Esta iniciativa medioambiental, integrada en el Plan Regional de Sellado de Vertederos de Residuos de Construcción y Demolición (RCD), ha contado con una inversión de 120.000 euros y los trabajos de sellado han incluido la retirada de residuos voluminosos, el cubrimiento con tierras para la formación del terraplén y la posterior plantación vegetal y la instalación de 500 metros de cerramiento ganadero.
Con la recuperación de esta zona, ocupada desde 1985 por un vertedero de escombros, la Consejería de Medio Ambiente y Ordenación del Territorio pone fin al impacto paisajístico y a la alteración de la flora y fauna que sufría este paraje natural incluido en la Zona Especial de Protección de Aves de los Ríos Alberche y Cofio.

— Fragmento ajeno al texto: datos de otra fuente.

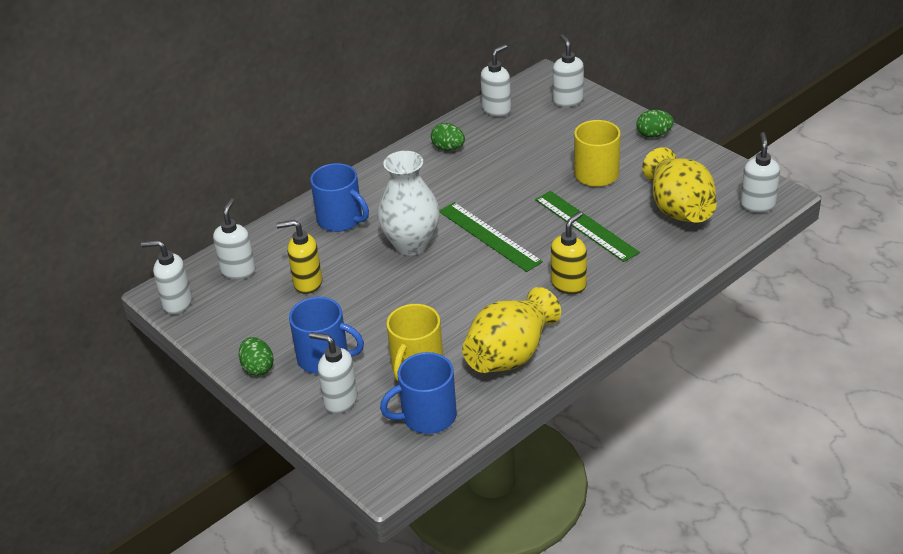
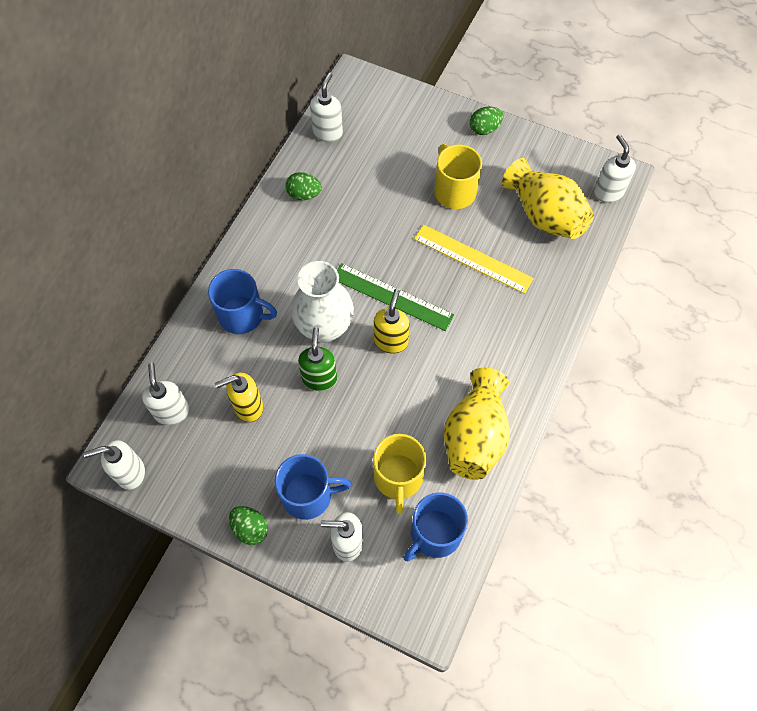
camera: 25 degrees left, 25 degrees up
green ruler [535,191,640,262] -> yellow ruler [414,225,534,294]
yellow soap dispenser [551,211,587,294] -> yellow soap dispenser moved to [374,289,410,354]
white soap dispenser [553,34,584,107] -> none
none -> green soap dispenser [298,327,337,391]

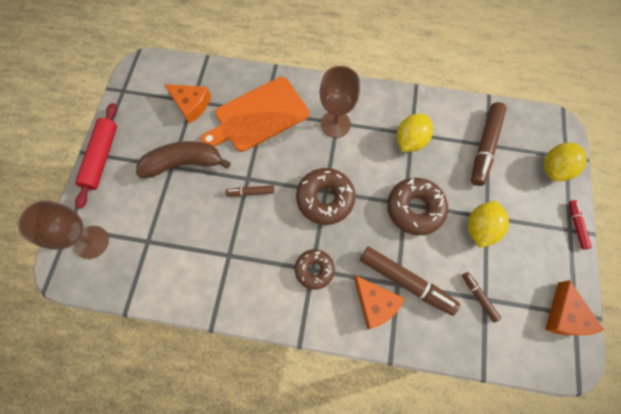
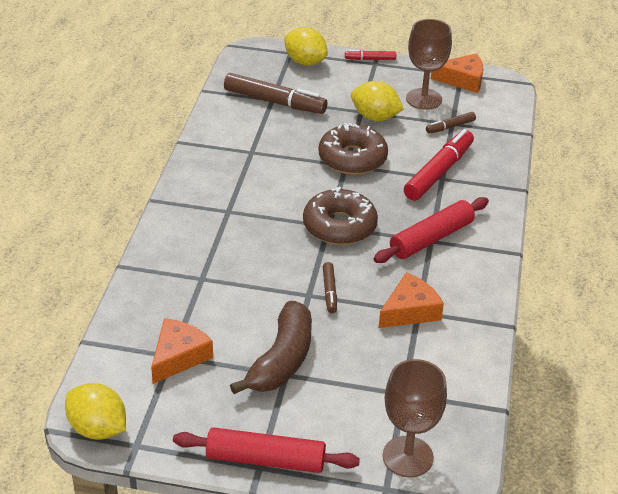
camera: 90 degrees left, 30 degrees down
brown banana [136,141,231,178] -> brown banana turned 150 degrees counterclockwise [230,301,312,394]
orange cutting board [201,77,309,152] -> none
brown donut [295,249,335,290] -> red rolling pin [374,197,489,263]
brown goblet [320,66,360,138] -> brown goblet moved to [406,19,452,110]
orange cheese [354,276,405,329] -> orange cheese moved to [379,272,444,328]
brown marker [360,247,460,316] -> red marker [404,129,474,201]
yellow lemon [397,114,433,152] -> yellow lemon moved to [65,383,126,440]

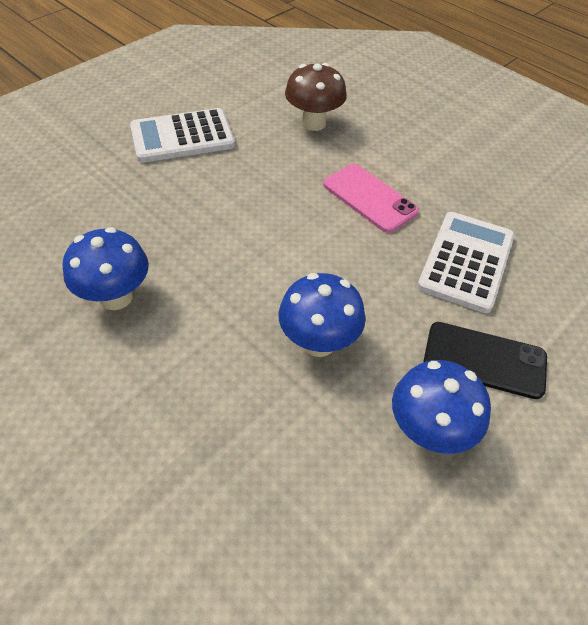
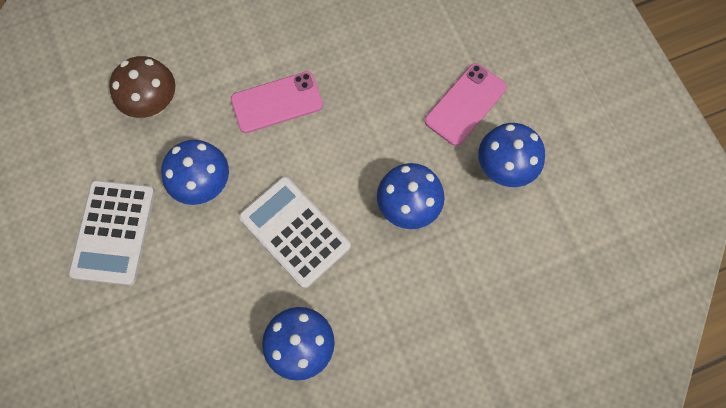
camera: 65 degrees left, 20 degrees up
white calculator [417,212,515,313] -> white calculator moved to [239,176,351,288]
black phone [423,322,547,399] -> pink phone [425,63,507,146]
none -> blue mushroom [161,140,229,205]

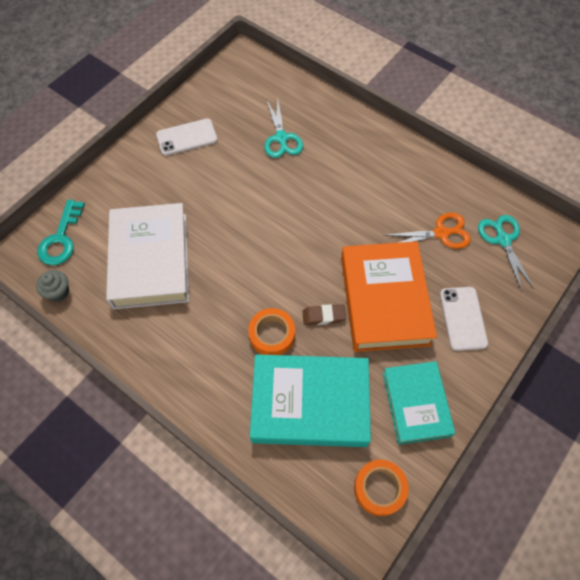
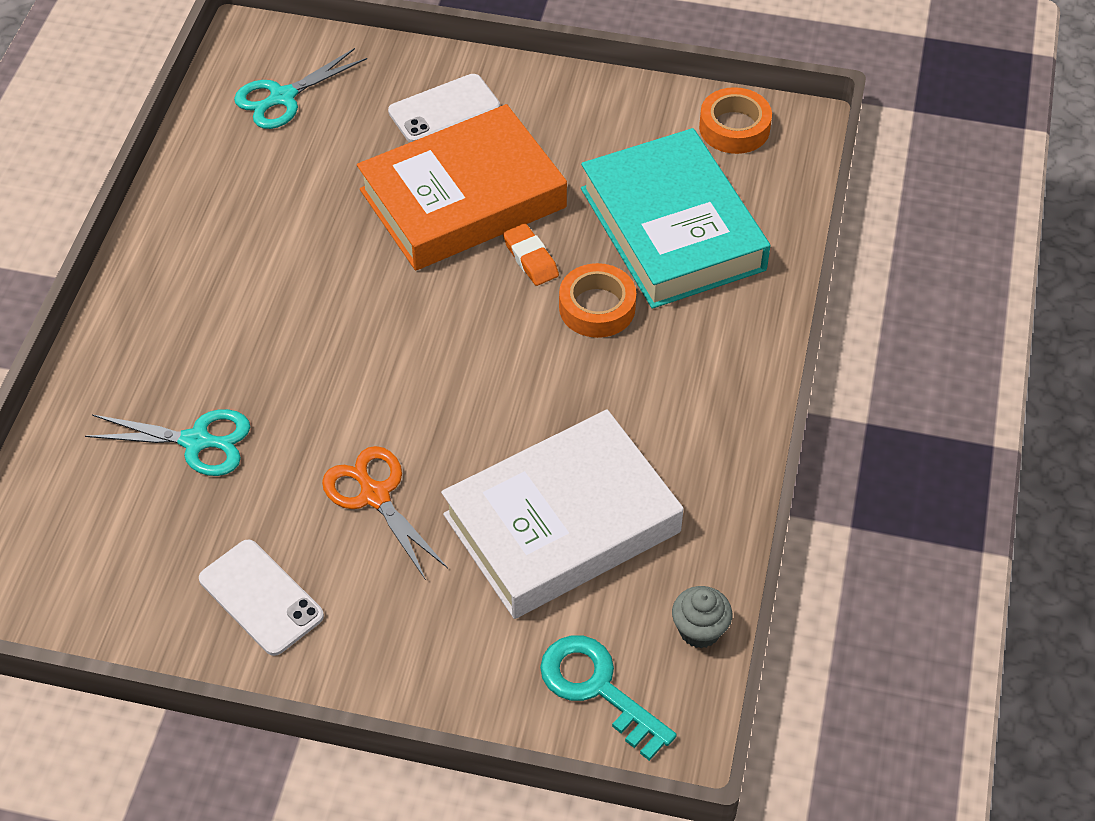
camera: 115 degrees left, 10 degrees down
turquoise key [37,199,85,265] -> turquoise key turned 120 degrees counterclockwise [540,635,677,761]
turquoise scissors [265,98,303,158] -> turquoise scissors turned 45 degrees clockwise [85,409,250,476]
brown eraser [302,304,346,325] -> orange eraser [503,223,559,286]
turquoise book [383,361,455,445] -> none
orange scissors [384,213,471,249] -> orange scissors moved to [322,446,448,580]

Durante el acto, la directora general de Calidad y Evaluación Ambiental, María Jesús Villamediana, destacó "las ventajas de una iniciativa que va a permitir que los ciudadanos disfruten de un área degradada que a partir de ahora va a recuperar todo su potencial ecológico".
El Plan Regional de Sellado de Vertederos de Residuos de Construcción y Demolición (RCD) pretende eliminar los vertederos de escombros existentes en la región para crear zonas verdes. La inversión prevista para la puesta en marcha de este plan asciende a casi 10 millones de euros y se aplicará hasta el año 2008.
El Plan comprende cuatro fases: programa de sellado y restauración, medidas de los ayuntamientos implicados, vigilancia ambiental y campaña de sensibilización ciudadana. Esta estrategia se desarrolla de forma paralela al Plan de Gestión Integrada de Residuos de Construcción y Demolición, que incluye la puesta en marcha de una red de instalaciones de agrupamiento, clasificación y tratamiento de residuos de construcción generados en la región.
En la actualidad, la región cuenta con las estaciones de tratamiento de RCD de El Molar, Navalcarnero y Moralzarzal y está en fase de construcción la de Arganda del Rey. Se calcula que gracias a estas infraestructuras medioambientales, la Comunidad de Madrid pueda gestionar a finales de 2007 más de un millón de toneladas anuales de residuos inertes.